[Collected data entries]
▶

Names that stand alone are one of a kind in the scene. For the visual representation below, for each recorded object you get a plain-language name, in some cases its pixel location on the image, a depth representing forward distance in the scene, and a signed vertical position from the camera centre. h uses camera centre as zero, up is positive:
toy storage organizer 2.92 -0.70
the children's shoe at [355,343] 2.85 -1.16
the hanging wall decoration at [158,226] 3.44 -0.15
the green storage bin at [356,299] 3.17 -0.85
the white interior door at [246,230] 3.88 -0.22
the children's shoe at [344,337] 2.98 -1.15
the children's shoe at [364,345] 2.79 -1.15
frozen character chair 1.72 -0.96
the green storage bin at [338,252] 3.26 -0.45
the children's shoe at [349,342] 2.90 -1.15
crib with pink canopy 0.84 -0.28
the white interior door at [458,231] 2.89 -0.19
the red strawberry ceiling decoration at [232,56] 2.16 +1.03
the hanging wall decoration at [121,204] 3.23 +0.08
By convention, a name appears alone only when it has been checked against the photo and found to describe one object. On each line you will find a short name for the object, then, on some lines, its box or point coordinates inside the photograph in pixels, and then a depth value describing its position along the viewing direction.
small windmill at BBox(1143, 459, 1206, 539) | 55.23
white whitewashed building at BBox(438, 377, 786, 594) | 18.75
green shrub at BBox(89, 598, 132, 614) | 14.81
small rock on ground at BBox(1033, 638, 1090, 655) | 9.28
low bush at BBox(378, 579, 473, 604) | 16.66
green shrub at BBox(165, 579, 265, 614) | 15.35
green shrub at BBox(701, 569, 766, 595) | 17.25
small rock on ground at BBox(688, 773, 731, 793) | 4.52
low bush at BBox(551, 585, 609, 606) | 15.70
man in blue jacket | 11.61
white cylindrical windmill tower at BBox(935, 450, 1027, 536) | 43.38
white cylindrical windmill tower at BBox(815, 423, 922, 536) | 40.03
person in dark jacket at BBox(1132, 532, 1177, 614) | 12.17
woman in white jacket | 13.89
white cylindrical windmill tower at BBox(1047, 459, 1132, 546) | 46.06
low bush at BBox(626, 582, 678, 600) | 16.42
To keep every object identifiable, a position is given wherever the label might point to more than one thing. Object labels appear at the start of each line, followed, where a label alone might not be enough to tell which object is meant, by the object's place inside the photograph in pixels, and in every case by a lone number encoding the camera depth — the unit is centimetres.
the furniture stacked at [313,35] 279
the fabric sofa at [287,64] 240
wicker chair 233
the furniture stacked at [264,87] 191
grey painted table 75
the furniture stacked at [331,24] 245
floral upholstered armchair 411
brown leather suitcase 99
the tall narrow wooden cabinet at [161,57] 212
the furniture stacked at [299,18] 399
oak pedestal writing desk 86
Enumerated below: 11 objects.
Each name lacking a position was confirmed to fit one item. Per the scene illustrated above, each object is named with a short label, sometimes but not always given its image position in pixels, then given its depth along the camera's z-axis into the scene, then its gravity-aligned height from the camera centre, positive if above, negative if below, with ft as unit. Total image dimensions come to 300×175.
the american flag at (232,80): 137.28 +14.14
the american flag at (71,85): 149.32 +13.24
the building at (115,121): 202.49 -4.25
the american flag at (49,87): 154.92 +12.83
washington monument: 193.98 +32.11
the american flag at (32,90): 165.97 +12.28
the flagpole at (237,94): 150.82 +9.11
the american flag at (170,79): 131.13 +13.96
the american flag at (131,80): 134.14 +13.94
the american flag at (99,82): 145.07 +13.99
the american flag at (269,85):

◀

Your instructions -
Would you copy out each line of the records above where the word "decoration" occurs?

Solution to this problem -
the hanging wall decoration at [158,226] 3.44 -0.15
the red strawberry ceiling decoration at [232,56] 2.16 +1.03
the hanging wall decoration at [121,204] 3.23 +0.08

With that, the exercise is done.